16. The learned counsel for the revenue further contends that the AO
had treated the loss from share trading business as "Capital Loss"
since the assessee had not furnished any details i.e. contact notes,
mode of payments, details of shares etc. No specific finding has been
given by the CIT(A) as to whether loss incurred and claimed by the
assessee was a business loss or a capital loss. ITAT could not have
outrightly treated the loss as business loss, and the provisions of
Section 70 could not have been applied.
17. In this regard learned counsel for the assessee contends that the
disallowance was on the basis that the entire account of share
business is in the name of Gautam Chaddha and not in the name of
M/s Tirun Travel Marketing. The AO while doing so disregarded the
provision of Section 70 of the Act and the fact that travel business is
nothing but the proprietorship concern of Mr. Gautam Chadha. He
further contends that the loss incurred from share transaction business
was assessed under the head „Business Income‟ by the AO and
confirmed by the CIT (A) as well as by the Tribunal. Once it is held to
be business loss, provisions of Section 70 of the Act will apply. In this
regard, he relies upon the judgment of CIT v. P K Muthuraman
Chettiar, 1962 ITR Vol. XLIV SC 710.
18. In P K Muthuraman Chettiar (Supra), the Hon‟ble SC has
observed as under:
"......It is wrorthy of note that though the profits of each distinct business may have to be computed separately, the tax is chargeable under section10, not on the separate income of every distinct business, but on the aggregate of the profits of all the businesses carried on by the assessee. It follows from this that where the assessee carried on several businesses, he is entitled under section 10, and not under section 24(1), to set off losses in one business against profits in another....... "

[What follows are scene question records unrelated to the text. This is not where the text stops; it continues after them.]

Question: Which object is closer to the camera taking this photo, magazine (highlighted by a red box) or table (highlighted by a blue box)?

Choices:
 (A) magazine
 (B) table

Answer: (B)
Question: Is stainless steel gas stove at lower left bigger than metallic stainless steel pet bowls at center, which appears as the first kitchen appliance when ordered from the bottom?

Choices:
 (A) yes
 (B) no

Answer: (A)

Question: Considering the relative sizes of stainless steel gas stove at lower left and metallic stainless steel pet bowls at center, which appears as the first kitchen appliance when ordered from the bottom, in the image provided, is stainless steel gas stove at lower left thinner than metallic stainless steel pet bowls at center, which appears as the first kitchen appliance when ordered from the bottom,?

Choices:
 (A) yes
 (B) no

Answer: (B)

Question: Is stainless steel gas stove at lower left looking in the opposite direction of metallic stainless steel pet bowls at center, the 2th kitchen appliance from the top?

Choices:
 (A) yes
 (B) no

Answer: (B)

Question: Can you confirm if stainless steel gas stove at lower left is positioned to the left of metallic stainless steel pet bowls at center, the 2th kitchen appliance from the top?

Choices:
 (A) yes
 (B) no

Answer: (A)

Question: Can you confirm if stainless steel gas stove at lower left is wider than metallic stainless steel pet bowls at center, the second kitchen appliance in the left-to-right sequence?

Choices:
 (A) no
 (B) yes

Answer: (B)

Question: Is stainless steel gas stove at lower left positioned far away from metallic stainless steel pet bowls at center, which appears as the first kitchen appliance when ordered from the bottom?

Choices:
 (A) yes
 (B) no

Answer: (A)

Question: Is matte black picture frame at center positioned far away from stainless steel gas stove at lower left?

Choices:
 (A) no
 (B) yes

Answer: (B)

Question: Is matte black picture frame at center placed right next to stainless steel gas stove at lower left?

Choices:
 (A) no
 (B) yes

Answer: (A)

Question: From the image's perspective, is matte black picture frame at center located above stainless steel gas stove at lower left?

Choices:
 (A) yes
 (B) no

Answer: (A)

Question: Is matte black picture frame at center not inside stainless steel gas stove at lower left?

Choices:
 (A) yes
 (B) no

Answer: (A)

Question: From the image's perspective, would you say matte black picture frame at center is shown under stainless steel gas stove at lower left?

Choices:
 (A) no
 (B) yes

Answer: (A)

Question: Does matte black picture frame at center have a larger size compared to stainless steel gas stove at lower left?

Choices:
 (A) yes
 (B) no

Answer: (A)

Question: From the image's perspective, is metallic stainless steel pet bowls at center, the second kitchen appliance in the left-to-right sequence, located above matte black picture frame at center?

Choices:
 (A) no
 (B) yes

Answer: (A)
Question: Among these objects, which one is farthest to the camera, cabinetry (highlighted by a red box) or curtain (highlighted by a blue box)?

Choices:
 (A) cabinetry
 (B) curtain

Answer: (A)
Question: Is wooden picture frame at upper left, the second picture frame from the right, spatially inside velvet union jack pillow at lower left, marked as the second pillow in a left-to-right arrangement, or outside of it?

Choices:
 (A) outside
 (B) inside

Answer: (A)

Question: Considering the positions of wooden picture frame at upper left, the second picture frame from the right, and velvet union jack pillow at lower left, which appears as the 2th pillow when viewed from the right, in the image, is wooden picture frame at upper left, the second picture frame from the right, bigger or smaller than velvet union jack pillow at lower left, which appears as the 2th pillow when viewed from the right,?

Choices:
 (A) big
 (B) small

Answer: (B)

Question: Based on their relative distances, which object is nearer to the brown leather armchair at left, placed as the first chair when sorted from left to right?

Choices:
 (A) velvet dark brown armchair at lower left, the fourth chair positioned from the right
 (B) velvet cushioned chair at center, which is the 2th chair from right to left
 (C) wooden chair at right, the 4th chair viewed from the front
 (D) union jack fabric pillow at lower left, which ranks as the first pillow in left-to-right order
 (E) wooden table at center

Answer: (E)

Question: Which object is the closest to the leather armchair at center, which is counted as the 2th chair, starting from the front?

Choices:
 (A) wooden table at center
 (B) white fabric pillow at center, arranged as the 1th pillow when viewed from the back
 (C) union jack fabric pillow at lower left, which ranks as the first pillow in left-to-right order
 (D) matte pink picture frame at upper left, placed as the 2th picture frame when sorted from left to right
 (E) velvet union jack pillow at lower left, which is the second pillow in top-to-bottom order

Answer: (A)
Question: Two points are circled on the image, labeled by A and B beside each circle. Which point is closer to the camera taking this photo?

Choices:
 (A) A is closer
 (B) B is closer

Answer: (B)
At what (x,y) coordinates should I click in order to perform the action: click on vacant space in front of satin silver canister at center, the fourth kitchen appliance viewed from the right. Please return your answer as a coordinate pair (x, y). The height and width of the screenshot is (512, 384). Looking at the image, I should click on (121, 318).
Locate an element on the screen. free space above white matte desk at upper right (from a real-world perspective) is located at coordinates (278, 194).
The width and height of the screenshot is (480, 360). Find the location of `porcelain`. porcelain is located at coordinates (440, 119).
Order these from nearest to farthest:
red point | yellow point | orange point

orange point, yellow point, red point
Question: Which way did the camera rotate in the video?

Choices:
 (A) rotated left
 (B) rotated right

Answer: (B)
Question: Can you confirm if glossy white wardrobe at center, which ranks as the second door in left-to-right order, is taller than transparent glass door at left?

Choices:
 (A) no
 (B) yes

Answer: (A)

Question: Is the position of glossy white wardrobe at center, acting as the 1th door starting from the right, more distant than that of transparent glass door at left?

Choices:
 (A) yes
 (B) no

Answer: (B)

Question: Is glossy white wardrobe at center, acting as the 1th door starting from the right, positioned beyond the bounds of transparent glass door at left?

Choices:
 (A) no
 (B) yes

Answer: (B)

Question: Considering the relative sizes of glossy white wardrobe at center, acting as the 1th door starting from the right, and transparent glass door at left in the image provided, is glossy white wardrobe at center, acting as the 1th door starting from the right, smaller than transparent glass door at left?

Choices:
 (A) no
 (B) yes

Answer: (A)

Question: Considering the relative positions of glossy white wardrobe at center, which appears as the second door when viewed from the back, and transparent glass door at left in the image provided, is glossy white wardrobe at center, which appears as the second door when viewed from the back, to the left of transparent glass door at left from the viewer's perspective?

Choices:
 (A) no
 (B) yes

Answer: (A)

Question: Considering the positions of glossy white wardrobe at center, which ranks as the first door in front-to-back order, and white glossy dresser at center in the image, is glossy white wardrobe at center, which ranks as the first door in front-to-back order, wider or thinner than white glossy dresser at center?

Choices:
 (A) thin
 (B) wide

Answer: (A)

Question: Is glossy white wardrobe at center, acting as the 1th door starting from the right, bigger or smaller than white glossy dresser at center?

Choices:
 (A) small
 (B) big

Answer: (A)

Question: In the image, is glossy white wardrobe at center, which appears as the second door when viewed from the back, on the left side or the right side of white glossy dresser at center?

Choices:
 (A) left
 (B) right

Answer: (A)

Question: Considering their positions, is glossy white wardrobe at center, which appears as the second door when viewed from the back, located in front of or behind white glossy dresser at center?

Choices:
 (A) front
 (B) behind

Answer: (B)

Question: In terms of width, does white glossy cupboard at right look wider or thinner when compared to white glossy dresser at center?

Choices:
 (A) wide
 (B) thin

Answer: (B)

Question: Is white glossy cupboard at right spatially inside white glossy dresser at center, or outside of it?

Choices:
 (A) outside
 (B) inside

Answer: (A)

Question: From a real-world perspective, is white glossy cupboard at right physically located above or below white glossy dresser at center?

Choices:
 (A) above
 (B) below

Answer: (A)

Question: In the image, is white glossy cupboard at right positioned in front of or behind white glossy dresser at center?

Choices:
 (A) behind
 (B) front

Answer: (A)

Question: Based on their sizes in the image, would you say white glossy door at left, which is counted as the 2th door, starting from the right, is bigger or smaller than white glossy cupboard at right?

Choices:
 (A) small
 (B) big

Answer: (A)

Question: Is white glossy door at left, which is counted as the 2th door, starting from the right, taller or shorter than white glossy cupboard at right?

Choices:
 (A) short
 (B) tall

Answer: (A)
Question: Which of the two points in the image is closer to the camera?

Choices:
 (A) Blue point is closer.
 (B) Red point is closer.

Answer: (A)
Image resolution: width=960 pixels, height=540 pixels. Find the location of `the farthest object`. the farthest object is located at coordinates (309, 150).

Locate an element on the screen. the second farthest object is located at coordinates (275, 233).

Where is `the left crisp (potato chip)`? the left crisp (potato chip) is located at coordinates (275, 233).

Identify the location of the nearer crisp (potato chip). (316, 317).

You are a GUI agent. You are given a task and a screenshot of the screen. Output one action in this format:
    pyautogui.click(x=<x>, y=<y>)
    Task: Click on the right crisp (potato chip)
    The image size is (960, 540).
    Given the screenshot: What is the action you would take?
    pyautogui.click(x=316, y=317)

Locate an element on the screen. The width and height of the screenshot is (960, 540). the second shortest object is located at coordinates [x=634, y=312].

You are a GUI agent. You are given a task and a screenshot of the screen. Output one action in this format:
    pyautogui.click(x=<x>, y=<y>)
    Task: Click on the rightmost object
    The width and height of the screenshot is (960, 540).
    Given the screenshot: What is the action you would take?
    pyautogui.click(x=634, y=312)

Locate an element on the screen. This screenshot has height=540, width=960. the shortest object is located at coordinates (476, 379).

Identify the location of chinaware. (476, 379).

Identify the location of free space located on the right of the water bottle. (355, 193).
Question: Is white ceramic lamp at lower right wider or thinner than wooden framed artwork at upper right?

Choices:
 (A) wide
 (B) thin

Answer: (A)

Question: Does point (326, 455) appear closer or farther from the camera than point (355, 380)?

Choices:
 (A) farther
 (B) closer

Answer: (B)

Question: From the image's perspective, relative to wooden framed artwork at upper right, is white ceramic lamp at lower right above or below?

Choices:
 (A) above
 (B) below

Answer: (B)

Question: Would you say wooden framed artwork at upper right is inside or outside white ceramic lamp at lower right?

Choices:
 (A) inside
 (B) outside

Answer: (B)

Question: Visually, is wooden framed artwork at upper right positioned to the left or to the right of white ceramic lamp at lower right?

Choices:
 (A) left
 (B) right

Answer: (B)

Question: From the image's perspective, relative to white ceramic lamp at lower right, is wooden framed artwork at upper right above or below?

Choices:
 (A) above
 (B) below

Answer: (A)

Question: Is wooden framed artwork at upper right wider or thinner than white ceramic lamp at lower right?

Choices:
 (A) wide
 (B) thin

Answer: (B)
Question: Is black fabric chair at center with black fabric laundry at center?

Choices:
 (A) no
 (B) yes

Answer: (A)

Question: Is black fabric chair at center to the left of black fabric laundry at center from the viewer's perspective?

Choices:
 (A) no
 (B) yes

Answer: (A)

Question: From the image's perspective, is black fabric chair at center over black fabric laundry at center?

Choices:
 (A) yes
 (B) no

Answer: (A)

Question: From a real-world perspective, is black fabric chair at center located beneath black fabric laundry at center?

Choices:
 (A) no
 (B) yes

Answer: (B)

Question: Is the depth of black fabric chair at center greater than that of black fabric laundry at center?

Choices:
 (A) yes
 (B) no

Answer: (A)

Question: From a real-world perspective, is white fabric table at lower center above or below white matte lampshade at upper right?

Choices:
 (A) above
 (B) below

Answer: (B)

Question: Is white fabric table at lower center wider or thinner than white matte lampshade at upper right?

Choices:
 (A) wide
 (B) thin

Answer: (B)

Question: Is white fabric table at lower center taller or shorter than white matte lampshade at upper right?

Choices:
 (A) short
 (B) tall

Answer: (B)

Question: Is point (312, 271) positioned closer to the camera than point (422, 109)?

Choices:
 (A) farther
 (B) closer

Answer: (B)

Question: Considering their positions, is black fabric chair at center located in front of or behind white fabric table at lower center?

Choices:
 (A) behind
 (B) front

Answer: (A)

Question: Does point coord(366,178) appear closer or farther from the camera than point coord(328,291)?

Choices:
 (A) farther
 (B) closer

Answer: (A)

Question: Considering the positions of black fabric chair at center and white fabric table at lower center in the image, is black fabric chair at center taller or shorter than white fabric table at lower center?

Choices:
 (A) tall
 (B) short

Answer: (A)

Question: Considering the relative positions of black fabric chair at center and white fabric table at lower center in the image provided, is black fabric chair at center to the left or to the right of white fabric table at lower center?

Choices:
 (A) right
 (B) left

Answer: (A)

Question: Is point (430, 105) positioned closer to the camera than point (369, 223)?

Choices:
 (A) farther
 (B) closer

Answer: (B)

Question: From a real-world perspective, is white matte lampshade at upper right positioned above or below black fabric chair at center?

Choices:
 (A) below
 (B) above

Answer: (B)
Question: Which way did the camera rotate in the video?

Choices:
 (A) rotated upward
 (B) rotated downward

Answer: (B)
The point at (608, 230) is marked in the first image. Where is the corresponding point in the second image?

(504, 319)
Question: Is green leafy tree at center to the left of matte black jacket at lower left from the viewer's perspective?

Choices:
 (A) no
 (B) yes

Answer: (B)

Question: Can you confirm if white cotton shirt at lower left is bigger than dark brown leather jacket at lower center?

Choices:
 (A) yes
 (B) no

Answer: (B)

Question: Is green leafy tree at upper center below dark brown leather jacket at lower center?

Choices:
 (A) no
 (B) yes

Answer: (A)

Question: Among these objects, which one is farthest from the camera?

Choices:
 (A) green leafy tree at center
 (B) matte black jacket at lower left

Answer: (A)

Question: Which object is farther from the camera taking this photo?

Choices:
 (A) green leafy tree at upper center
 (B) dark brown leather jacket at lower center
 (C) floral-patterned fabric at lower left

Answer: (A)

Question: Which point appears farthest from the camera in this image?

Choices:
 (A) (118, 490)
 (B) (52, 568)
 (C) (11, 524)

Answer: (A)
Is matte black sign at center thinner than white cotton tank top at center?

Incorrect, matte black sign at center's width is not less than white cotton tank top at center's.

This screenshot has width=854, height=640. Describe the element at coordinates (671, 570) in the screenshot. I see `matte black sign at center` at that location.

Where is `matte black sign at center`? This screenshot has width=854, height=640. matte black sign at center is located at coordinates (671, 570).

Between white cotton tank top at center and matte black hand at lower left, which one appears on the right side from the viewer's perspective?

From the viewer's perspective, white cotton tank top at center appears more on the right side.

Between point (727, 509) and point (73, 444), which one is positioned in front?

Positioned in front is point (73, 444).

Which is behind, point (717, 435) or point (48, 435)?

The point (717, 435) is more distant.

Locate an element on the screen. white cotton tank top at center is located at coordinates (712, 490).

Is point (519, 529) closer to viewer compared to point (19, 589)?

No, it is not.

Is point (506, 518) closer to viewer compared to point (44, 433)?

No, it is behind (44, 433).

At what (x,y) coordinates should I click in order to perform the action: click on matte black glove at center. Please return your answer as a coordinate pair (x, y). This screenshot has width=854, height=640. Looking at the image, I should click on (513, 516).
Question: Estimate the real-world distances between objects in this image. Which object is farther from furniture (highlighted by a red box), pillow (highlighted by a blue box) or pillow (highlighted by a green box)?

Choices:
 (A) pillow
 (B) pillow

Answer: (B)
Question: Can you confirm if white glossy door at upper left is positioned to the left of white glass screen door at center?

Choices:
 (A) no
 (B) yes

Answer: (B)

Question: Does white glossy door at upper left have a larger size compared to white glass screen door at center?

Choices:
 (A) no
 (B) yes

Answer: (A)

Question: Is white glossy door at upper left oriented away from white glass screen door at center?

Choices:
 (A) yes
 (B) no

19. Admittedly, the assessee was doing share trading business
although in his own name and not in the name of M/s Titun Travel
Market. The assessee was dealing in shares not for the purpose of
investment but for the purpose of business. It is settled position of law
that where shares are traded for the purpose of business, any loss
arising therefrom will be considered as "Business Loss". (CIT v.
Ashoka Marketing Co., 1971 (III) UJ 895). Hence, we are of the view
that the Tribunal was right in holding that the assessee is entitled to
set off the loss in share trading business from that of travel agency
business. The case of the assessee comes within the purview of
Section 70 of the Act. Accordingly, this issue is decided in favour of
assessee and against the revenue.
20. In view of our foregoing discussion, we answer the Question (a)
in negative in favour of revenue and against the assessee and
Question (b) in affirmative in favour of the revenue and against the
assessee. The Question (c) stands answered in affirmative in favour of
the assessee and against the revenue.
21. All the above appeals stand disposed of.